Hi, in your opinion after doing your oil changes, what is second most important regular maintenace item to increase car's longevity? - Thanks!
Keeping the car clean is excellent advice. Get a shop vac and vacuum regularly. Don't let the dust/dirt/coffee sink into fabric or carpet.
Change the automatic transmission fluid every 2 years. Even "lifetime" fluid needs to be changed. Some will state that they drove 100 kazillion miles and never changed the automatic transmission fluid. OK. Great for them. Always "gravity" drain. No machines. The debate about this is endless. Just stick to gravity drain of automatic transmission fluids. You have to state this up front or the shop or dealership will use the expensive machines. At minimum - do what the owners manual states.

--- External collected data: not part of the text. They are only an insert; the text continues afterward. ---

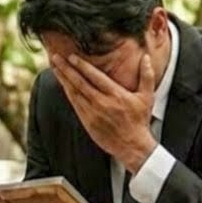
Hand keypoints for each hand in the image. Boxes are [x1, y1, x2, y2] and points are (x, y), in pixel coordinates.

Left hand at [51, 51, 156, 172]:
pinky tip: (62, 84)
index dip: (82, 66)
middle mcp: (102, 102)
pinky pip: (74, 103)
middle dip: (66, 69)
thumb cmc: (140, 120)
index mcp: (115, 95)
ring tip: (54, 67)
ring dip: (63, 79)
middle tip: (55, 57)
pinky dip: (67, 92)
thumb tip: (147, 57)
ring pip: (74, 92)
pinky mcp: (87, 121)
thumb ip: (146, 76)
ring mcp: (92, 112)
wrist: (132, 146)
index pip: (95, 76)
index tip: (72, 56)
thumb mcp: (147, 97)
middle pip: (80, 82)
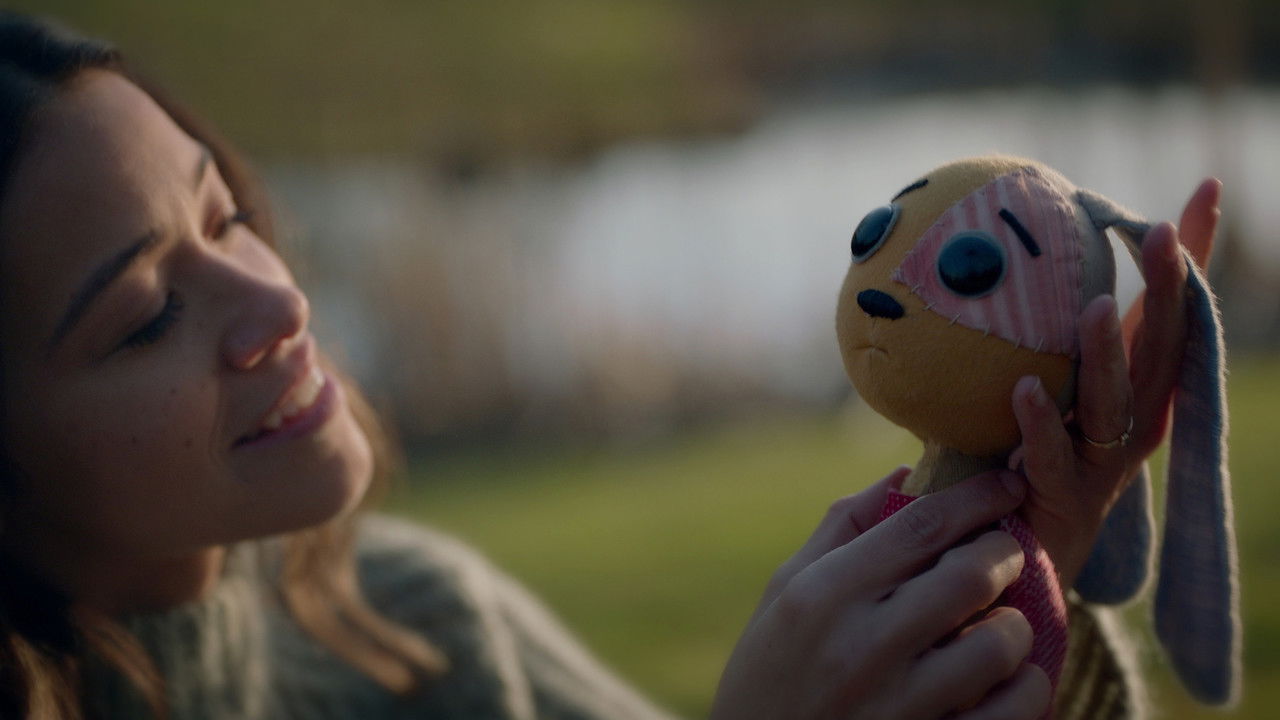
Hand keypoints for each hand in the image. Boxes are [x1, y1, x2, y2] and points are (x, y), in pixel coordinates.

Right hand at [711, 469, 1050, 719]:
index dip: (977, 496)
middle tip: (1008, 552)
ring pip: (999, 643)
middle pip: (970, 574)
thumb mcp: (785, 593)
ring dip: (1017, 624)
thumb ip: (842, 530)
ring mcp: (897, 704)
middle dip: (1006, 552)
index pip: (920, 526)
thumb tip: (904, 474)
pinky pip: (1011, 711)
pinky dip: (1028, 687)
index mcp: (823, 594)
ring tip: (1005, 622)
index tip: (1007, 484)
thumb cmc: (769, 672)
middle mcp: (861, 644)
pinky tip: (1014, 678)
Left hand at [1011, 179, 1219, 586]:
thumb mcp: (1063, 374)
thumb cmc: (1046, 441)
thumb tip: (1043, 258)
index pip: (1171, 316)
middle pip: (1159, 351)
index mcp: (1142, 385)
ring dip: (1106, 355)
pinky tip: (1022, 388)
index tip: (1190, 203)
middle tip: (1161, 236)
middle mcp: (1136, 419)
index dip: (1187, 264)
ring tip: (1092, 308)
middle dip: (1166, 293)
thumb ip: (1068, 320)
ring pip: (1113, 403)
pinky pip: (1052, 456)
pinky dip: (1039, 423)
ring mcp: (1104, 460)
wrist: (1028, 540)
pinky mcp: (1064, 494)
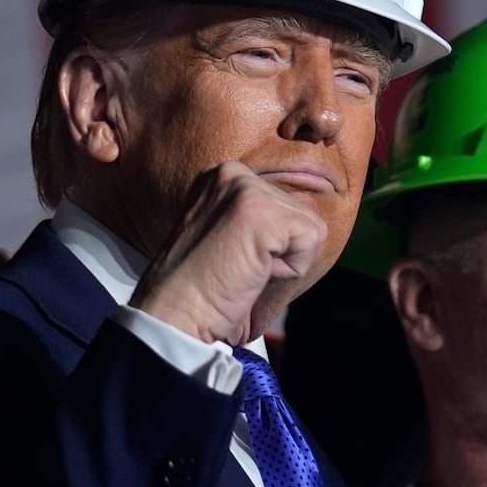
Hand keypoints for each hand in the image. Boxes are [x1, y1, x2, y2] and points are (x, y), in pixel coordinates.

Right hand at [129, 161, 325, 345]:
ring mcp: (246, 188)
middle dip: (278, 250)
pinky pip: (312, 239)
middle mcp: (232, 173)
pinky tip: (252, 271)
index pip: (283, 204)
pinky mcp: (263, 211)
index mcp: (221, 176)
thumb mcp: (227, 235)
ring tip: (242, 268)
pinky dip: (290, 269)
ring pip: (309, 226)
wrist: (175, 314)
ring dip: (284, 260)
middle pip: (299, 212)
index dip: (270, 244)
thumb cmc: (201, 288)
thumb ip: (258, 217)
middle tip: (237, 266)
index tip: (232, 258)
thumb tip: (304, 222)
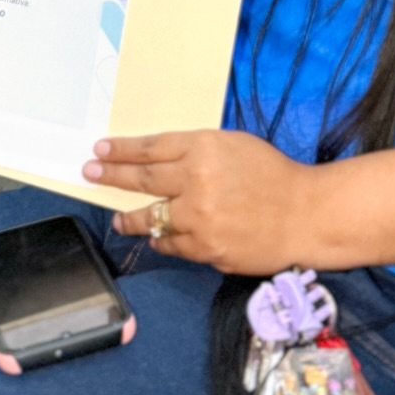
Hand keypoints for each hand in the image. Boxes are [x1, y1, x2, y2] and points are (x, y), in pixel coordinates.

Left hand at [84, 129, 311, 274]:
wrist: (305, 215)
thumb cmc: (272, 174)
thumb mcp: (233, 145)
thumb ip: (195, 150)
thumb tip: (158, 160)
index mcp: (203, 149)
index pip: (150, 149)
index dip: (121, 150)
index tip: (100, 150)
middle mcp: (196, 182)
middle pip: (141, 180)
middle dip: (110, 176)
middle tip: (90, 173)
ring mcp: (200, 219)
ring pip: (151, 218)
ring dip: (128, 217)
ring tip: (116, 217)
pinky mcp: (207, 250)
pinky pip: (172, 245)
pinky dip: (162, 240)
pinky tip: (156, 236)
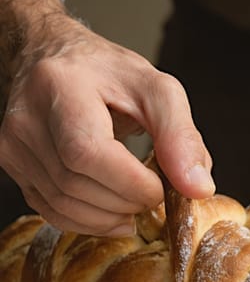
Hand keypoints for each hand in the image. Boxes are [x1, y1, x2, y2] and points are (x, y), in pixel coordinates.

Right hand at [0, 13, 214, 235]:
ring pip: (63, 204)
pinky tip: (116, 213)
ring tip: (138, 201)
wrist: (55, 59)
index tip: (161, 187)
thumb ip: (181, 136)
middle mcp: (27, 118)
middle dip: (127, 201)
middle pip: (75, 184)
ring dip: (111, 216)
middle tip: (155, 194)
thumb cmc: (108, 74)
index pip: (87, 152)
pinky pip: (50, 210)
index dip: (130, 183)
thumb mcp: (156, 90)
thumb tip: (198, 188)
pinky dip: (90, 222)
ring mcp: (13, 145)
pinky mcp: (13, 166)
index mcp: (61, 87)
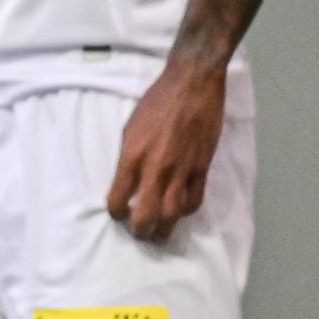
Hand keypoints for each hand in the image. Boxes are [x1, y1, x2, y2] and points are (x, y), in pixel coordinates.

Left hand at [109, 57, 225, 241]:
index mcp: (132, 156)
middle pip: (146, 216)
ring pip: (171, 215)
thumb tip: (127, 182)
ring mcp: (182, 171)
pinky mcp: (202, 169)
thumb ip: (129, 157)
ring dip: (163, 229)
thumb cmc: (156, 102)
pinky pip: (194, 201)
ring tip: (158, 233)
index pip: (118, 198)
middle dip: (140, 231)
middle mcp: (156, 168)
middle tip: (138, 234)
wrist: (192, 85)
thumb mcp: (130, 128)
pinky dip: (184, 211)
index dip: (115, 212)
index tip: (117, 213)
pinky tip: (178, 211)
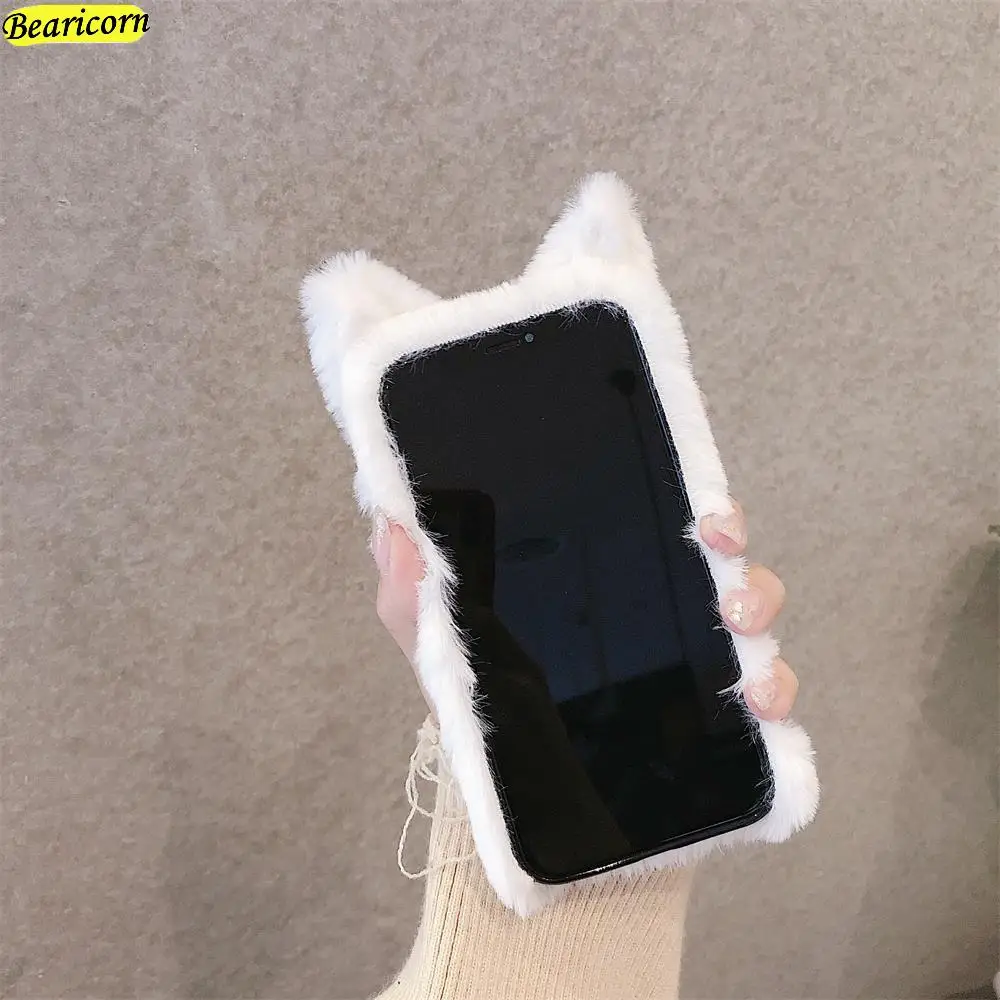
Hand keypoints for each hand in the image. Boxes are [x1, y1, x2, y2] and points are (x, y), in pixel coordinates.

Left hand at [371, 504, 797, 721]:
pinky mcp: (715, 731)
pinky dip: (776, 694)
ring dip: (759, 610)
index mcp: (605, 585)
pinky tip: (761, 699)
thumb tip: (390, 525)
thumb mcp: (442, 652)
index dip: (692, 507)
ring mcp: (694, 674)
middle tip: (718, 550)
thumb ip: (413, 595)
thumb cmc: (490, 718)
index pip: (659, 527)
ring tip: (739, 626)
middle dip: (733, 551)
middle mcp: (660, 619)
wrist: (521, 817)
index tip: (700, 507)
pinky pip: (765, 705)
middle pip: (721, 566)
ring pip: (753, 624)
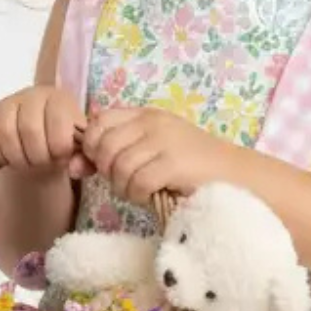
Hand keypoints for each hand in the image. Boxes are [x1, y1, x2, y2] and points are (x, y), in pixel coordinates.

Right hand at [0, 85, 89, 179]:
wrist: (42, 143)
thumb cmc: (64, 145)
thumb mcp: (81, 152)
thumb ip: (86, 162)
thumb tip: (73, 168)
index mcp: (60, 100)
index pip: (58, 124)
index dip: (59, 150)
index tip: (60, 159)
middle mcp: (33, 95)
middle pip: (29, 129)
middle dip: (37, 157)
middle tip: (42, 164)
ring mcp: (8, 103)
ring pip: (5, 132)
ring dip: (16, 158)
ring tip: (26, 163)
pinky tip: (7, 159)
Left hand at [82, 104, 234, 205]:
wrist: (238, 178)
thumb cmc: (192, 171)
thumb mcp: (151, 154)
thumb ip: (114, 155)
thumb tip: (72, 165)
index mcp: (146, 115)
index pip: (99, 122)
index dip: (92, 146)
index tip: (103, 166)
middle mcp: (153, 122)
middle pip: (103, 145)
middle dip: (107, 171)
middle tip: (127, 183)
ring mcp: (164, 140)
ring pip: (118, 165)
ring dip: (124, 186)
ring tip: (141, 191)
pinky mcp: (173, 162)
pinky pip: (137, 181)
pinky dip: (139, 195)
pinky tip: (151, 196)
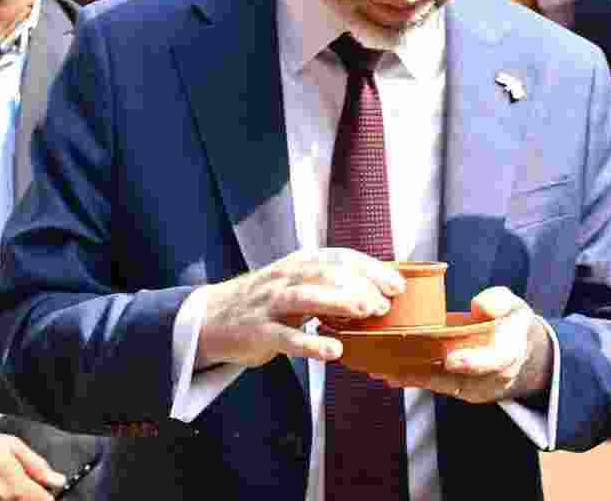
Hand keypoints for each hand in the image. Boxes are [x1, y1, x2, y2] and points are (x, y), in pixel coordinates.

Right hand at [0, 435, 63, 500]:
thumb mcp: (16, 448)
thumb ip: (38, 467)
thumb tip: (59, 481)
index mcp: (14, 487)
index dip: (48, 496)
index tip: (45, 490)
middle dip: (33, 497)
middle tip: (27, 487)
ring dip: (17, 498)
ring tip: (10, 488)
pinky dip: (3, 499)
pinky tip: (1, 493)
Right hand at [195, 248, 406, 369]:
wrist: (212, 317)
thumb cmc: (268, 302)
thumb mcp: (298, 283)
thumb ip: (331, 284)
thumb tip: (379, 291)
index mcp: (300, 264)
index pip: (340, 258)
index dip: (371, 269)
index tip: (398, 285)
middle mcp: (286, 278)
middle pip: (327, 273)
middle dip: (360, 286)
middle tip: (385, 305)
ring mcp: (270, 304)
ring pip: (307, 297)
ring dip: (340, 302)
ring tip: (367, 312)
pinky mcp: (258, 332)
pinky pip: (286, 338)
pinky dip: (311, 344)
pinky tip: (334, 351)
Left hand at [369, 287, 551, 403]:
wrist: (519, 351)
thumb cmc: (511, 322)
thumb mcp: (513, 304)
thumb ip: (499, 302)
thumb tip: (480, 306)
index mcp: (508, 354)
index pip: (492, 361)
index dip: (472, 362)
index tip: (451, 359)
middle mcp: (491, 378)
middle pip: (457, 379)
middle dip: (425, 374)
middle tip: (395, 367)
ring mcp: (474, 388)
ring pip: (440, 385)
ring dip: (410, 378)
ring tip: (381, 369)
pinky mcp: (459, 391)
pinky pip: (434, 386)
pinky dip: (412, 379)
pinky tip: (388, 372)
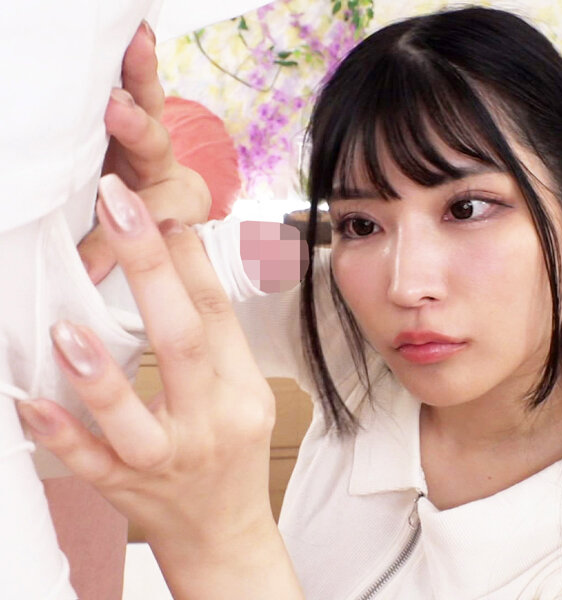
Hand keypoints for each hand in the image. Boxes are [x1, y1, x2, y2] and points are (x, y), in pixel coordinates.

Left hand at [17, 175, 300, 598]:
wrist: (226, 538)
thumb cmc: (231, 456)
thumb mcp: (244, 392)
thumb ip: (216, 338)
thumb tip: (182, 262)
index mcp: (241, 390)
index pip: (218, 314)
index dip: (191, 258)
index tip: (164, 206)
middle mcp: (210, 421)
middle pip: (182, 343)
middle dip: (151, 271)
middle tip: (121, 208)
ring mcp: (168, 460)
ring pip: (134, 420)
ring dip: (100, 375)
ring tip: (68, 327)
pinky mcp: (130, 491)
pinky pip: (92, 465)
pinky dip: (61, 434)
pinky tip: (29, 404)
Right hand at [79, 21, 210, 284]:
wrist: (169, 205)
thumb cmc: (150, 223)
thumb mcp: (136, 239)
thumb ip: (111, 250)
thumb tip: (81, 275)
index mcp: (165, 201)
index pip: (145, 208)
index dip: (123, 229)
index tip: (105, 224)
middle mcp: (158, 164)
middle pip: (151, 143)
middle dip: (135, 127)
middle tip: (117, 109)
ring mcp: (146, 135)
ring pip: (149, 103)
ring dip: (142, 75)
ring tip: (139, 42)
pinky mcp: (135, 112)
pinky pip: (139, 81)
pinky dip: (138, 58)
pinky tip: (138, 31)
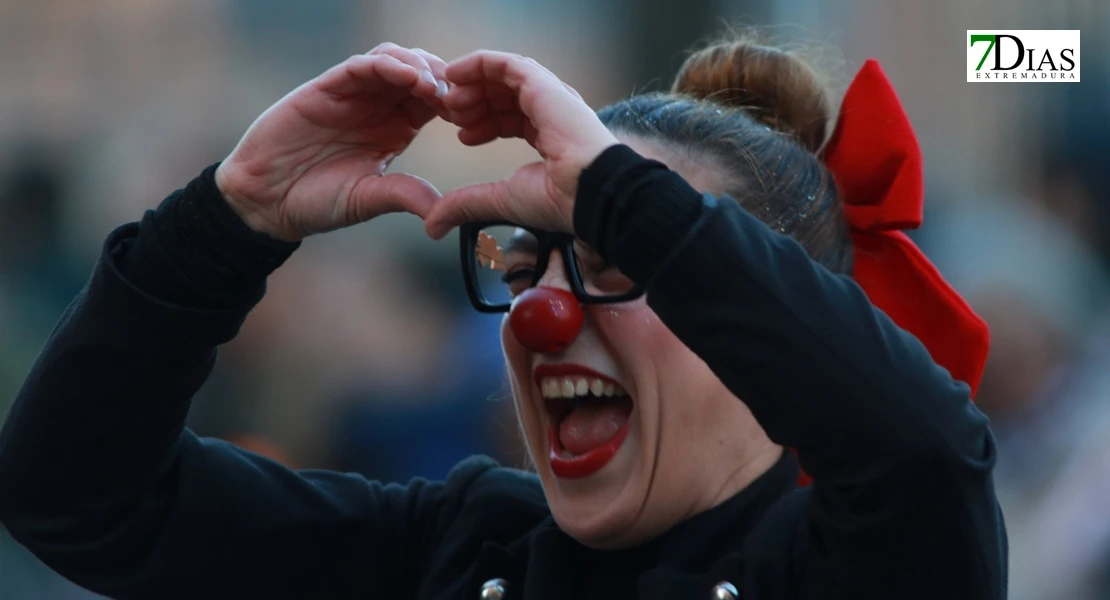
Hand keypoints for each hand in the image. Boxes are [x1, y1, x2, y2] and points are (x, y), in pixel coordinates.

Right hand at [215, 44, 449, 241]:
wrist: (266, 201)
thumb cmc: (317, 201)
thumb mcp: (369, 199)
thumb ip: (405, 195)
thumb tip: (444, 212)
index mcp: (395, 129)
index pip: (433, 102)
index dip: (455, 102)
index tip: (475, 115)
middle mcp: (377, 106)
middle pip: (419, 73)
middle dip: (443, 77)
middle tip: (461, 95)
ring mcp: (352, 94)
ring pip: (393, 60)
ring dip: (419, 65)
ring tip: (435, 85)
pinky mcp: (326, 88)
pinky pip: (360, 66)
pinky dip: (386, 65)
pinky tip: (407, 76)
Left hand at [424, 51, 618, 237]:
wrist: (587, 192)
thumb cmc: (559, 201)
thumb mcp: (500, 200)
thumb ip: (465, 205)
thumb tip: (432, 227)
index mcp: (553, 137)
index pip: (514, 120)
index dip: (484, 125)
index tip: (462, 136)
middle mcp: (553, 112)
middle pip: (506, 96)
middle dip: (474, 104)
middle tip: (447, 114)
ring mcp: (549, 95)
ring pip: (504, 77)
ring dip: (472, 86)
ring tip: (448, 101)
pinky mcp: (541, 84)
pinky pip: (505, 64)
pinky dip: (477, 65)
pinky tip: (455, 74)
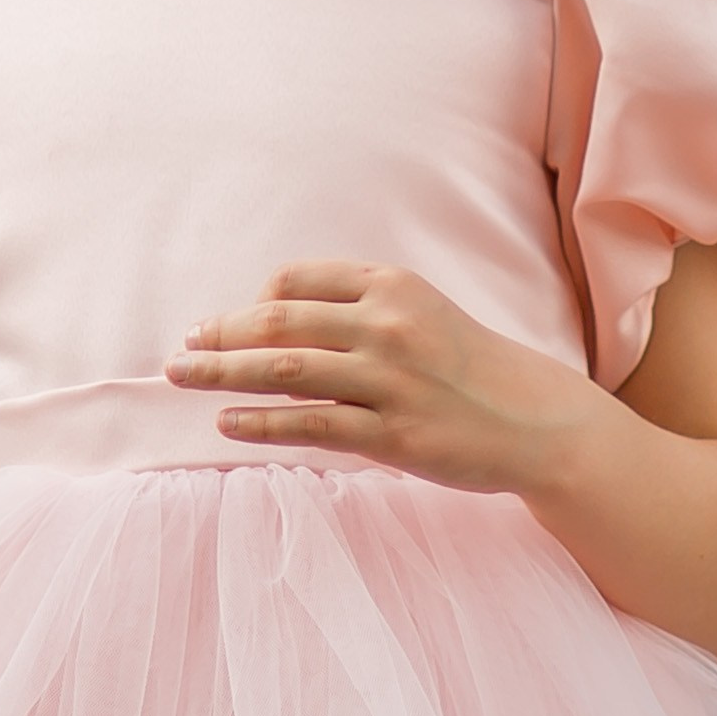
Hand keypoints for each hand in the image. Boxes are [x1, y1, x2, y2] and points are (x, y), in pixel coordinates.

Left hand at [166, 260, 603, 496]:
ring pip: (285, 371)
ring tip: (181, 377)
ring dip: (222, 373)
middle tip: (182, 348)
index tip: (226, 325)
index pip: (297, 280)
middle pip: (279, 321)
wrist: (535, 419)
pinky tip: (226, 423)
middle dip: (221, 334)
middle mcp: (387, 325)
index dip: (253, 302)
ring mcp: (389, 381)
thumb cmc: (467, 365)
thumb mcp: (419, 313)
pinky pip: (311, 425)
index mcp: (391, 286)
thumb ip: (358, 311)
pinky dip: (261, 422)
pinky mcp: (393, 435)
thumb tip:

One driver as stated above. Sometimes impossible if one has a spouse or teenage kids. Just don't loan out your car if possible.
If you live in snow belt area - get the car oil undercoated every year. Again, some will chime in and state that cars don't rust anymore. All steel rusts. Even the Ford pickup trucks made with aluminum have steel frames that will rust. Snow belt areas use rock salt on roads. Very corrosive. Now some states are using a liquid brine in addition to the salt. The liquid brine is even more corrosive then the rock salt.
Learn how to wax the car. Hand wax. Paste wax. Buffing. Avoid those miracle products that state spray it on wipe it off. A good wax requires work. Some will state that new cars have a clear coat paint that does not require any wax. Hogwash!
Parking. In parking lots - park away from other vehicles. Get out of the habit of attempting to find the closest parking spot.
Keep all of you maintenance records in a folder. Either a paper folder or scan/save on computer.
That’s the order I’d pick too. And then power steering fluid if hydraulic.
Too many transmission fluids today are listed as “lifetime” which really means the life of the warranty or lease. 60K should be the real duration.
Cooling system every 2 years.
Brake fluid every 2 years.
If you’re meticulous about changing fluids there are bound to be far less problems.